*Prompt*: Copy, exactly and without additions, every line in the records below from the one holding "image is of" through the one holding "cells of ovarian", both ends included.

*** Opening Input data ***

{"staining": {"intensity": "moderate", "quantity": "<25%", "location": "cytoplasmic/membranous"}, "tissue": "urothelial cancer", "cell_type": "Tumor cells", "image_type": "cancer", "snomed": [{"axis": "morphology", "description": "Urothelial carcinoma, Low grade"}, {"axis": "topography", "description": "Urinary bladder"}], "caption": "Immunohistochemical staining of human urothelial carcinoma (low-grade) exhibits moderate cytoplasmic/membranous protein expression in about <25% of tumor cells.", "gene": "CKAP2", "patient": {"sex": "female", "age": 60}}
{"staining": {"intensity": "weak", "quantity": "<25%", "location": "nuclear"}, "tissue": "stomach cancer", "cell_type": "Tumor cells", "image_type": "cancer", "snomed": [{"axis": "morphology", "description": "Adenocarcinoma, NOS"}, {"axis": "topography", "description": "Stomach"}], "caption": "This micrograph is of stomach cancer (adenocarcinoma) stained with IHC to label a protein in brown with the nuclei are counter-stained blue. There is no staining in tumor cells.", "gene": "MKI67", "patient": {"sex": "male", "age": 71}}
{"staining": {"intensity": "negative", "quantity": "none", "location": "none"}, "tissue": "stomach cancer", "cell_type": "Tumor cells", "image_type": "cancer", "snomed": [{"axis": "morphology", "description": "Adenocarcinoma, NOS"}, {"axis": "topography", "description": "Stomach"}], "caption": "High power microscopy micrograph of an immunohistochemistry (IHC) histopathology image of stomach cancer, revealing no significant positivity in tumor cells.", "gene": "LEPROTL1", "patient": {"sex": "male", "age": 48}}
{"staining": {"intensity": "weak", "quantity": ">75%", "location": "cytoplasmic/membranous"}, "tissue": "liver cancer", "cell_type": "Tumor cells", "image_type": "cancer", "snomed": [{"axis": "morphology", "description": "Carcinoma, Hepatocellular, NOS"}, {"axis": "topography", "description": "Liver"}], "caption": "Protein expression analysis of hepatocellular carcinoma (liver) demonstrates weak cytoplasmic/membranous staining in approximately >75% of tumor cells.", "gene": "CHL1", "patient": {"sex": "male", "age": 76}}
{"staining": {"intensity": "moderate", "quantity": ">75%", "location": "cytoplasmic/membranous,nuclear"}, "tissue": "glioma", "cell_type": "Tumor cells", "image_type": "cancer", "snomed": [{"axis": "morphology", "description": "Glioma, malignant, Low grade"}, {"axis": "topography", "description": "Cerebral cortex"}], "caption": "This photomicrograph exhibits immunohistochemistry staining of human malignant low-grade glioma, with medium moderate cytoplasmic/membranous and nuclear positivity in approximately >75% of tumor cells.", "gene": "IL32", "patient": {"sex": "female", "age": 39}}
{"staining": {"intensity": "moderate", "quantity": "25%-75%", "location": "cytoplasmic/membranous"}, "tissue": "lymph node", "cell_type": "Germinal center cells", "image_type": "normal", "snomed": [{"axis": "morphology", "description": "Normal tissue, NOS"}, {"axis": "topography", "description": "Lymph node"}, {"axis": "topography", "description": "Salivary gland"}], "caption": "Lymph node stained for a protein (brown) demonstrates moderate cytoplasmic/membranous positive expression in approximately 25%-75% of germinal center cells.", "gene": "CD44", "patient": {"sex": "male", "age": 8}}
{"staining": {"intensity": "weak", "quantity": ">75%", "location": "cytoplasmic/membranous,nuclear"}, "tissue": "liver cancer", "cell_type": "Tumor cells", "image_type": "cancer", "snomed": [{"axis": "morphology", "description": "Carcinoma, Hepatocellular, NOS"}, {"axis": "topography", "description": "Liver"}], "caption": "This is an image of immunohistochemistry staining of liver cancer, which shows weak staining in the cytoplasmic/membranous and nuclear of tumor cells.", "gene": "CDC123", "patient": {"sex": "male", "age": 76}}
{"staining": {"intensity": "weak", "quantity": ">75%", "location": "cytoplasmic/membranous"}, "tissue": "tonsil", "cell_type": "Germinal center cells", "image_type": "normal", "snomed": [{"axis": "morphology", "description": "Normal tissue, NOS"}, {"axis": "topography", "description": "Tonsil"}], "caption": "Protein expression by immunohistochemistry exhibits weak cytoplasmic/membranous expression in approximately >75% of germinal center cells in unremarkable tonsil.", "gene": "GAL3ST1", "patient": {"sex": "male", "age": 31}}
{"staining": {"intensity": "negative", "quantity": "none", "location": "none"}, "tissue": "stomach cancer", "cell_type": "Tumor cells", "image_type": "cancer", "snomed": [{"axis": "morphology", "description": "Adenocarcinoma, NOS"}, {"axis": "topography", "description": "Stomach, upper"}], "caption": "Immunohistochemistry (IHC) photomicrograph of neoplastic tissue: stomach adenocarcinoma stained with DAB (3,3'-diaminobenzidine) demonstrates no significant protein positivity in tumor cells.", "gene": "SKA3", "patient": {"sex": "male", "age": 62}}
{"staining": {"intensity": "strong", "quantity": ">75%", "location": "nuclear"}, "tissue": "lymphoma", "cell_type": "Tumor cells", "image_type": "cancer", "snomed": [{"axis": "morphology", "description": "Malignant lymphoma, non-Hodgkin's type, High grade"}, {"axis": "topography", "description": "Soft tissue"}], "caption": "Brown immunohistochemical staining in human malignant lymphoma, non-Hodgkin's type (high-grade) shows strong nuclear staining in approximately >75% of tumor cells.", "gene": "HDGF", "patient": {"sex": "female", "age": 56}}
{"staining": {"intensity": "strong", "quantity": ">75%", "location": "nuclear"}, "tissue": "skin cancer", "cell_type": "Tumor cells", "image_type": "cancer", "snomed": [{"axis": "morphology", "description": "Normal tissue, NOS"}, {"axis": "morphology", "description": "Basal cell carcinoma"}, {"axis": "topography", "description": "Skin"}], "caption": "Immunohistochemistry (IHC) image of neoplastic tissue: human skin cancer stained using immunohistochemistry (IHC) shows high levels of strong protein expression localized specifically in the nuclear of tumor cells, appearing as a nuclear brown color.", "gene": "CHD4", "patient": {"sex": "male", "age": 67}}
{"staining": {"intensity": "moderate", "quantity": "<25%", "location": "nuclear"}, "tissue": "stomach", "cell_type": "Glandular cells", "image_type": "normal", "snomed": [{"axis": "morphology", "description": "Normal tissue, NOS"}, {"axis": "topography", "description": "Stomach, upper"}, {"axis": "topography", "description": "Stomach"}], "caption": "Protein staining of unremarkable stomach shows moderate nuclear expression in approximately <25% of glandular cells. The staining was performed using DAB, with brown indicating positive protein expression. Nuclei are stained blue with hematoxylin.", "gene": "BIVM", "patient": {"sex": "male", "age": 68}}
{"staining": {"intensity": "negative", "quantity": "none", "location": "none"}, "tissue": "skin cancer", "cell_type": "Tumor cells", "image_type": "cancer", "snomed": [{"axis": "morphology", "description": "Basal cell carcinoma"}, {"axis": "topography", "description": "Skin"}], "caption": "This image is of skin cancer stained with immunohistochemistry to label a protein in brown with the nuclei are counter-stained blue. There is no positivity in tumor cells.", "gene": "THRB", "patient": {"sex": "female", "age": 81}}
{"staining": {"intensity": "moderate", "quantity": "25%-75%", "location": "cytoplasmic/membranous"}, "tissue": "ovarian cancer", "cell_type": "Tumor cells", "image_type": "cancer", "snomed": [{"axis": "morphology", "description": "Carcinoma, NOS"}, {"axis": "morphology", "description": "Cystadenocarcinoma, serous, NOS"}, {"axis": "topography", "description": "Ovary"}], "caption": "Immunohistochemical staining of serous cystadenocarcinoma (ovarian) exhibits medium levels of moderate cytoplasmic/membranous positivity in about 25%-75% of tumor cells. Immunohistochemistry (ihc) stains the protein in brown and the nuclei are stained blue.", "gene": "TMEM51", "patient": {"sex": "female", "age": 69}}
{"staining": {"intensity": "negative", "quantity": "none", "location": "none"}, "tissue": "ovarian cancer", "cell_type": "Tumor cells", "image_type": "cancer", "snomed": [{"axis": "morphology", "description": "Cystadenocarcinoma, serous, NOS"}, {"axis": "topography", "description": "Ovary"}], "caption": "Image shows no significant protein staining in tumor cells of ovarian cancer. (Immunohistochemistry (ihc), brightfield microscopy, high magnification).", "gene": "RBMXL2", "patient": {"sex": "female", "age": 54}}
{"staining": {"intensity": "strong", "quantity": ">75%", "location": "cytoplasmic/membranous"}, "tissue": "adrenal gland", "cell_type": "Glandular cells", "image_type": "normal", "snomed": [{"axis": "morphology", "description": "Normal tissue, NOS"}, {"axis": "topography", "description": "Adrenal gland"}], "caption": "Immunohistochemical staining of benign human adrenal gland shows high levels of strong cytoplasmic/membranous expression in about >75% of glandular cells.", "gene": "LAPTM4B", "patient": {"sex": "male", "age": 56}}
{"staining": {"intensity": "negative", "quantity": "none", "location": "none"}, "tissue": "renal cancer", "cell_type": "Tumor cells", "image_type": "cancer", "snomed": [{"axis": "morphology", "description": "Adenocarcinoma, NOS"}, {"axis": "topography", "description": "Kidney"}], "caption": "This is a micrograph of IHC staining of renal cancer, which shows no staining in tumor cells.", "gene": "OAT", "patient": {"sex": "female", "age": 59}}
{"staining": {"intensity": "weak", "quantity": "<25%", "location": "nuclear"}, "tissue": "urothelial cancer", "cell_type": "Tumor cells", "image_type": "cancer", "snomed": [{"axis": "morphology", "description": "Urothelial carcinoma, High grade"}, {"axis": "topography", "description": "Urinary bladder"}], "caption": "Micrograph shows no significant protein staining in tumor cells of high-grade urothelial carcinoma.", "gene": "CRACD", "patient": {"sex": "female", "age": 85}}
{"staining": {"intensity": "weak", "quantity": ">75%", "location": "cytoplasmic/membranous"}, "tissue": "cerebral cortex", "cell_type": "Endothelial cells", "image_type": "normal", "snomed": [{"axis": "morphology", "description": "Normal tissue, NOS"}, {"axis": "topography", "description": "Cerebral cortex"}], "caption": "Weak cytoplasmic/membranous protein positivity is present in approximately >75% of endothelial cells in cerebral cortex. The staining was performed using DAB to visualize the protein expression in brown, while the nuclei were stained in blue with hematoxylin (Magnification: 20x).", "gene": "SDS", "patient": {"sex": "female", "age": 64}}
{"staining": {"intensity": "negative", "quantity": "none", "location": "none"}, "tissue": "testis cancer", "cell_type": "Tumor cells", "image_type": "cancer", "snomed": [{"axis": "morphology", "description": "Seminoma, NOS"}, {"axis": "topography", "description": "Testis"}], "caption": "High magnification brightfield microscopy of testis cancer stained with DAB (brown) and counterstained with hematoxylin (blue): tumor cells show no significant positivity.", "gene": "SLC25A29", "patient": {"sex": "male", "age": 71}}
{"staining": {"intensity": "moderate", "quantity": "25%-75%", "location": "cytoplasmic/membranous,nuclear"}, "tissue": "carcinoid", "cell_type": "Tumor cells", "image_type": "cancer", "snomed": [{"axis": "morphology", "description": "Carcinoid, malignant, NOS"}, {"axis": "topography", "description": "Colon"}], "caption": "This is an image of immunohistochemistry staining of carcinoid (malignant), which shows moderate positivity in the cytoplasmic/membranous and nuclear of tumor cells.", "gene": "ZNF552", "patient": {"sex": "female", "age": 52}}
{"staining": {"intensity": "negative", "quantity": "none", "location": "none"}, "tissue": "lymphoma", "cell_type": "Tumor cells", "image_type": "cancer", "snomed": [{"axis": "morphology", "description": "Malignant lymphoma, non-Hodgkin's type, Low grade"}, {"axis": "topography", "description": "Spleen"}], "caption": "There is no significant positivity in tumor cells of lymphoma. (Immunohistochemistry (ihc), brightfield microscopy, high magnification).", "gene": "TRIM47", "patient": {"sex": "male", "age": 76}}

*** Closing Input data ***

*Expected answer*:
{"staining": {"intensity": "negative", "quantity": "none", "location": "none"}, "tissue": "skin cancer", "cell_type": "Tumor cells", "image_type": "cancer", "snomed": [{"axis": "morphology", "description": "Basal cell carcinoma"}, {"axis": "topography", "description": "Skin"}], "caption": "This image is of skin cancer stained with immunohistochemistry to label a protein in brown with the nuclei are counter-stained blue. There is no positivity in tumor cells.", "gene": "THRB", "patient": {"sex": "female", "age": 81}}
{"staining": {"intensity": "moderate", "quantity": "25%-75%", "location": "cytoplasmic/membranous"}, "tissue": "ovarian cancer", "cell_type": "Tumor cells", "image_type": "cancer", "snomed": [{"axis": "morphology", "description": "Carcinoma, NOS"}, {"axis": "morphology", "description": "Cystadenocarcinoma, serous, NOS"}, {"axis": "topography", "description": "Ovary"}], "caption": "Immunohistochemical staining of serous cystadenocarcinoma (ovarian) exhibits medium levels of moderate cytoplasmic/membranous positivity in about 25%-75% of tumor cells. Immunohistochemistry (ihc) stains the protein in brown and the nuclei are stained blue.", "gene": "TMEM51", "patient": {"sex": "female", "age": 69}}
{"staining": {"intensity": "negative", "quantity": "none", "location": "none"}, "tissue": "ovarian cancer", "cell_type": "Tumor cells", "image_type": "cancer", "snomed": [{"axis": "morphology", "description": "Cystadenocarcinoma, serous, NOS"}, {"axis": "topography", "description": "Ovary"}], "caption": "Image shows no significant protein staining in tumor cells of ovarian cancer. (Immunohistochemistry (ihc), brightfield microscopy, high magnification).", "gene": "RBMXL2", "patient": {"sex": "female", "age": 54}}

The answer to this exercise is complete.